Tajirika remembered that Sikiokuu had forbidden him to talk about the photographs or the dancing women because of ongoing security investigations. He did not respond.

“Do you have anything else that you want to tell this council?” the judge asked Vinjinia.

“I just want to say before you all that I will not accept blows on my body anymore.”

“Stop lying, woman. I have never touched you with these hands the way a real man should,” Tajirika shouted, standing up and clenching his fists.

The women pushed him back to his seat.

“Your actions before our very eyes testify against you,” the judge told Tajirika. “We have enough evidence for the jury to issue a just verdict. Vinjinia will be taken back to her place,” the judge said with a tone of finality.

As he saw Vinjinia being escorted out of the room, Tajirika felt like crying out to Vinjinia: Please don’t leave me here with these crazy women! But he did not. How could he, a man, call on his wife, a woman, to save him from other women?

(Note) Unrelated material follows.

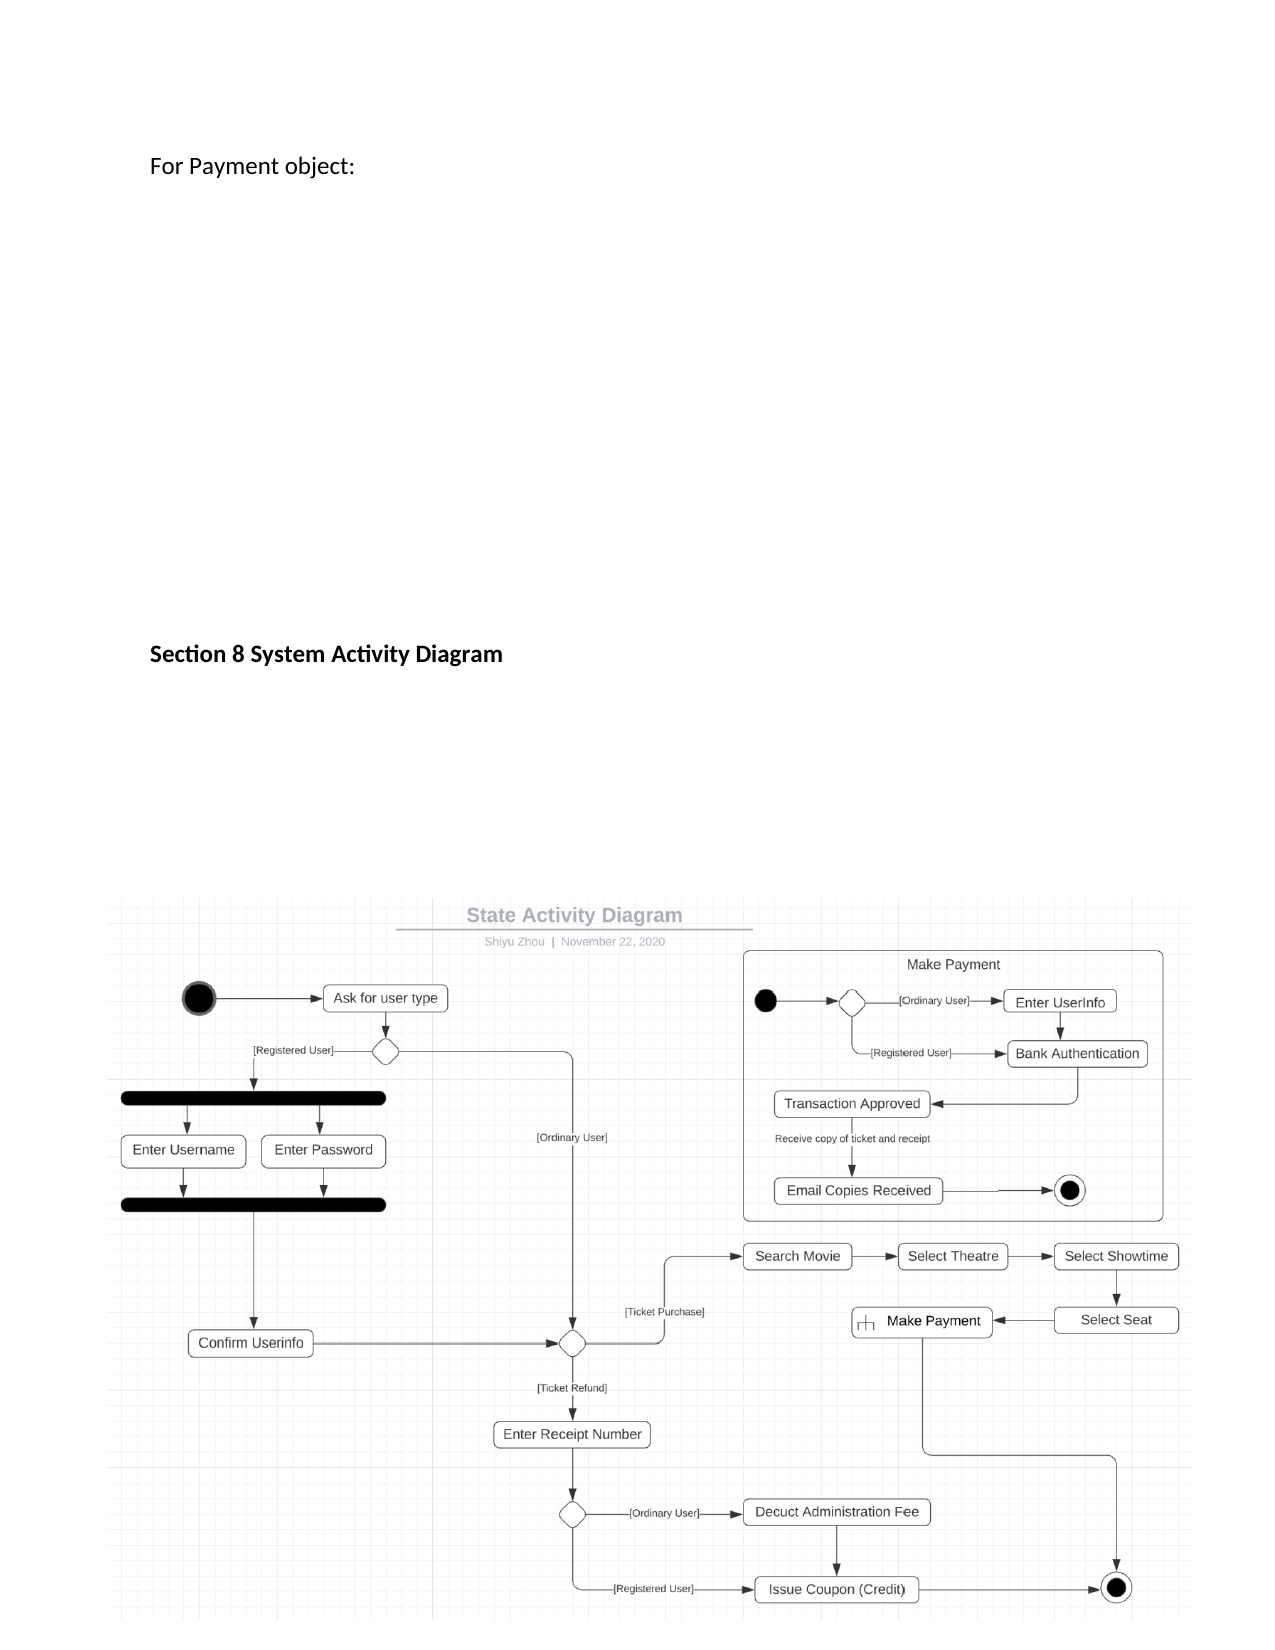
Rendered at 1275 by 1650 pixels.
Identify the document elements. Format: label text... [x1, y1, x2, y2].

picture [58, 806, 1273, 1647]
text For Payment object: [150, 150, 1125, 181]
text Section 8 System Activity Diagram [150, 638, 1125, 669]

The judge fixed her eyes on Tajirika.

“You are sentenced to receive as many blows as you rained on your wife.”

“But if you ever appear before us again, you will not leave here with your penis dangling between your legs,” said the woman with the machete as she did a little war jig while brandishing her weapon. Even as the women pummeled him, his eyes were focused on the machete. His pain was dull; his stare was blank.

4

When Tajirika finally found himself outside the gates of his residence, he simply could not believe it. Had they let him go? Was he really safe at Golden Heights? His initial impulse was to enter the house and immediately set upon Vinjinia and break her legs and arms. But the last words he remembered hearing were unambiguous: “Bemember: resume your wife beating and you will surely feel the full force of female daemons.” So he had been right, after all, about who the women really were. As he imagined them suddenly emerging from the surrounding cornfields for retribution, he started trembling, overcome by a mixture of relief, shame, anger, and helplessness.

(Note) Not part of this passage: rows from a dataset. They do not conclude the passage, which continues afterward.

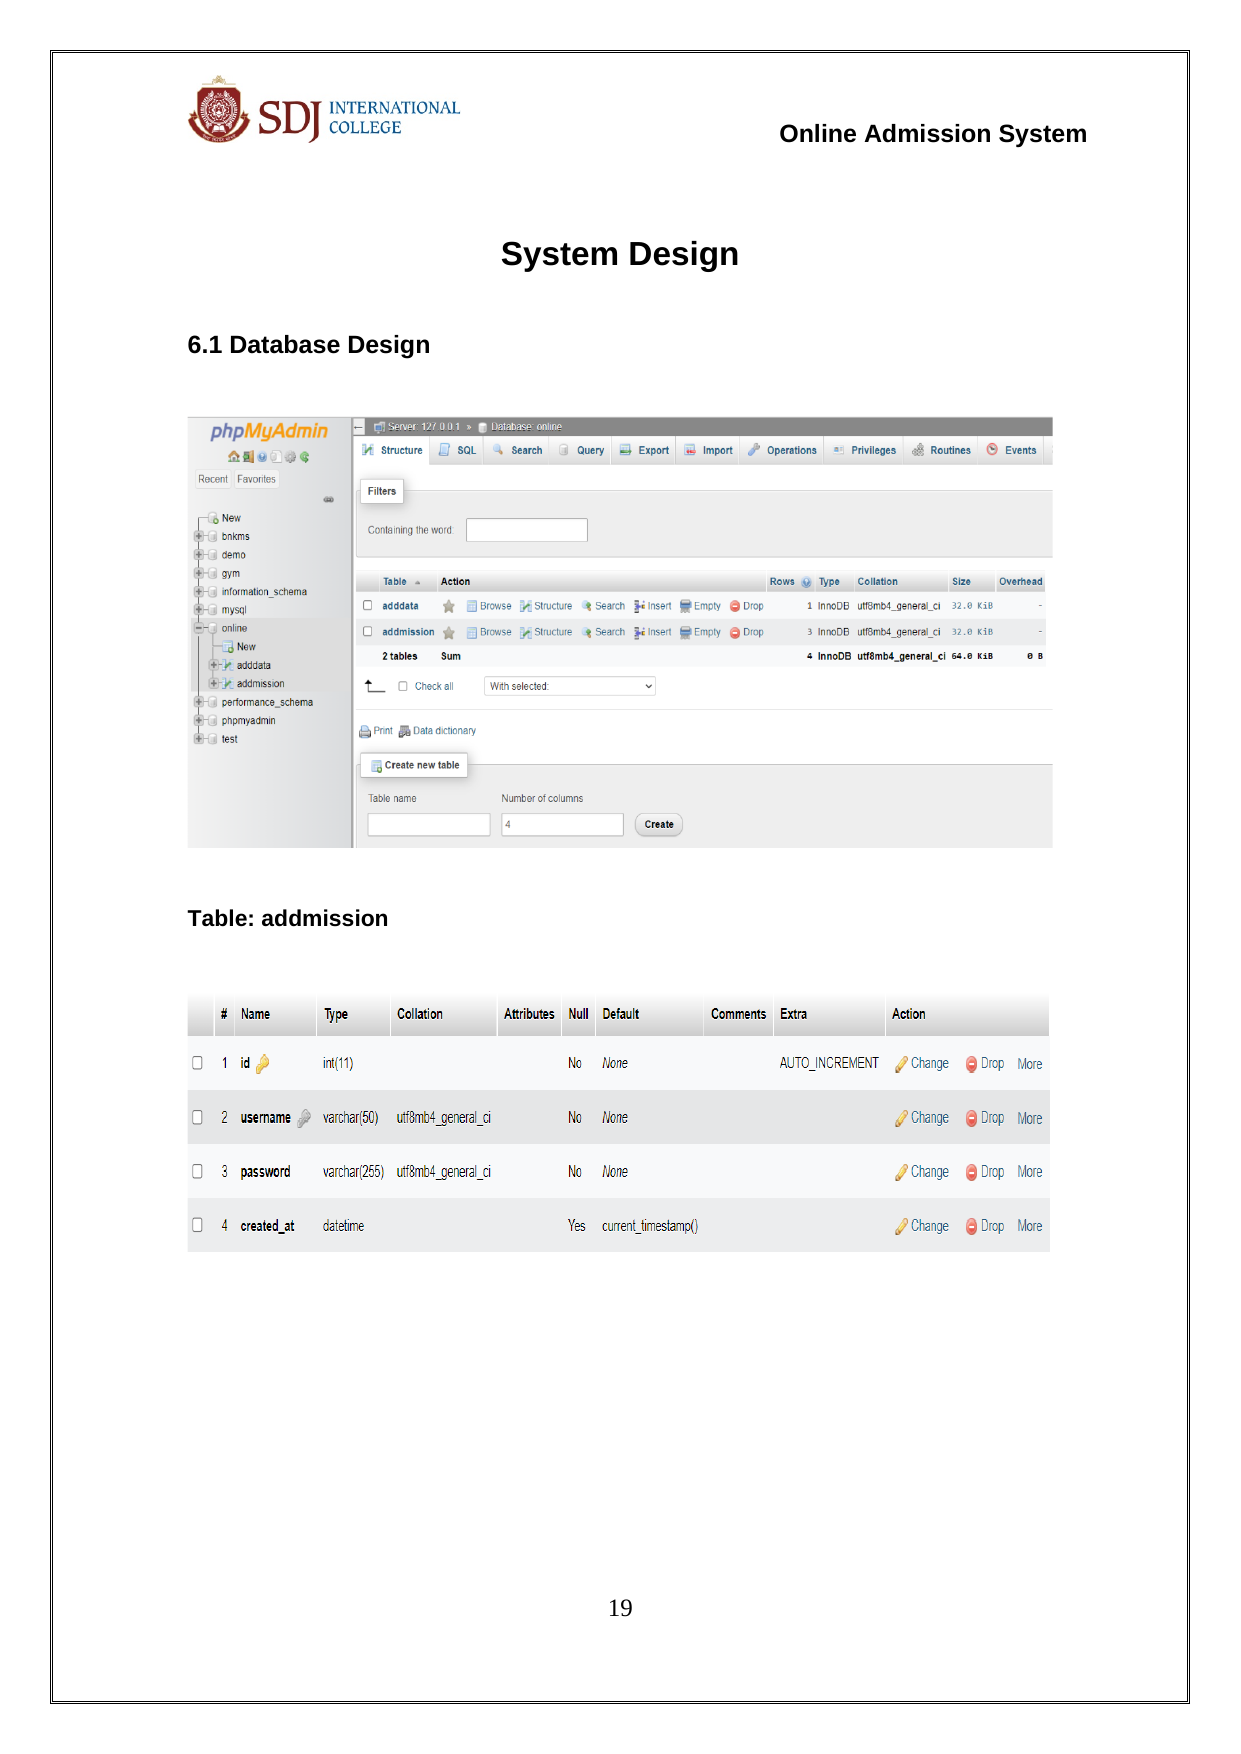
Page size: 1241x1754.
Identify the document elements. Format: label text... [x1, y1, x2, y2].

text 6.1 Database Design [187, 330, 1053, 359]
picture [187, 416, 1053, 848]
picture [187, 989, 1053, 1255]
text Table: addmission [187, 905, 1053, 932]
text System Design [187, 234, 1053, 273]
picture [187, 75, 461, 143]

Instead of opening the door, Tajirika leaned against it and started to sob. Tears raced down his cheeks and fell onto the veranda. They increasingly became bigger and faster, soon turning into torrents that gushed down as from a broken dam, making two tunnels on the earth just outside the veranda. But he was not aware of the tunnels as he eventually opened the door and quickly locked it from the inside.

5

The drama of the female daemons was not something Tajirika was overly eager to shout from the rooftops. He could imagine the nasty derisive comments of passersby: There goes the man beaten by women. So he confined himself within the walls of his house and ran his business over the phone.

Vinjinia was also keen to avoid questions about her bruised face, and, like him, she stayed indoors.

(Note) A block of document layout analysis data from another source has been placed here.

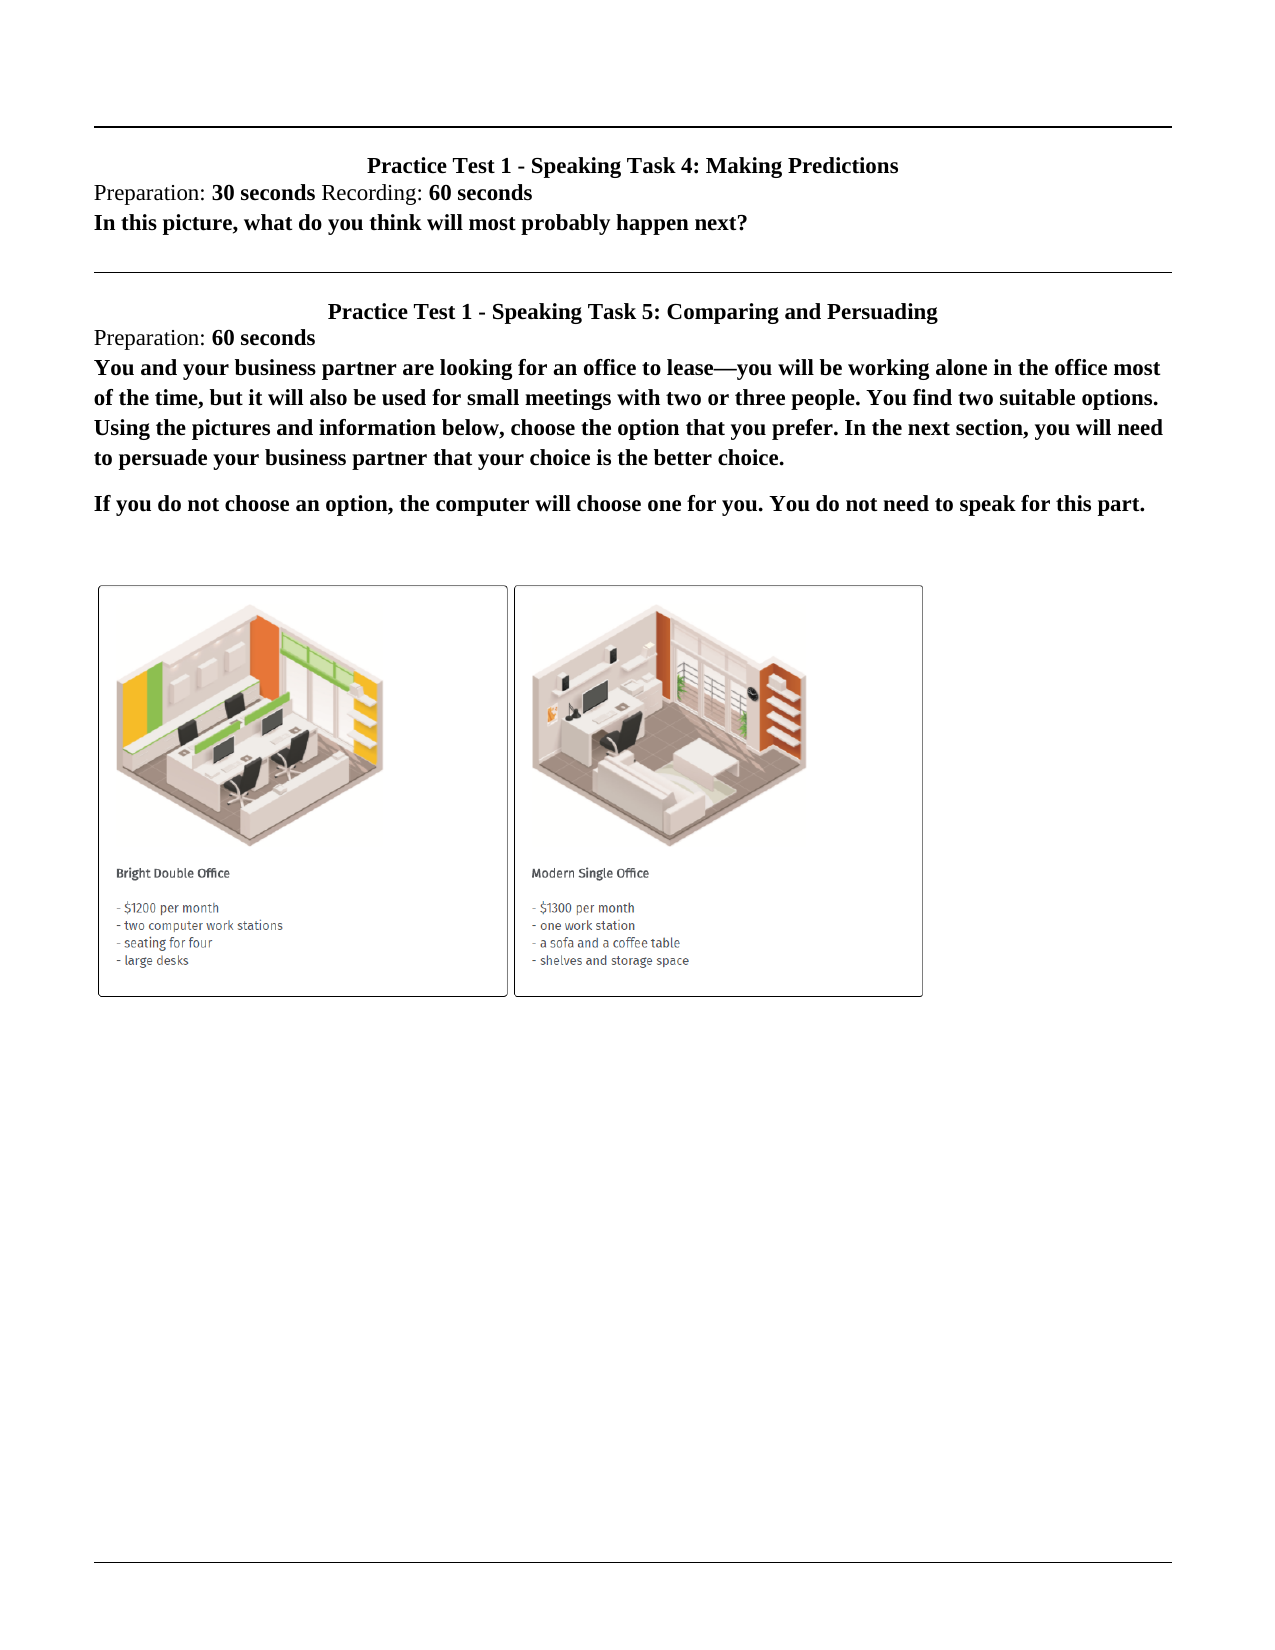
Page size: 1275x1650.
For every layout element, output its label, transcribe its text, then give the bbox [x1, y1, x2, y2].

text Practice Test 1 - Speaking Task 4: Making Predictions [94, 153, 1172, 179]
text In this picture, what do you think will most probably happen next? [94, 205, 1172, 235]
text Preparation: 30 seconds Recording: 60 seconds [94, 179, 1172, 205]
text You and your business partner are looking for an office to lease—you will be working alone in the office most of the time, but it will also be used for small meetings with two or three people. You find two suitable options. Using the pictures and information below, choose the option that you prefer. In the next section, you will need to persuade your business partner that your choice is the better choice. [94, 351, 1172, 471]
picture [93, 582, 926, 998]
text Preparation: 60 seconds [94, 324, 1172, 351]
text Practice Test 1 - Speaking Task 5: Comparing and Persuading [94, 298, 1172, 324]
text If you do not choose an option, the computer will choose one for you. You do not need to speak for this part. [94, 486, 1172, 516]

Thus they found themselves spending their nights and days inside the house, avoiding each other. They even tried to hide their bruised faces from each other, Tajirika by donning a wide-brimmed hat and Vinjinia with a cloth over her head.

Vinjinia had been so sure that Tajirika would exact vengeance that she became more worried when after a few days no violence had surfaced. But, under the cover of silence and calculated indifference, was he planning something more sinister? After a few days of this, Vinjinia started wondering: What did those women do to him? Did they cut his manhood off?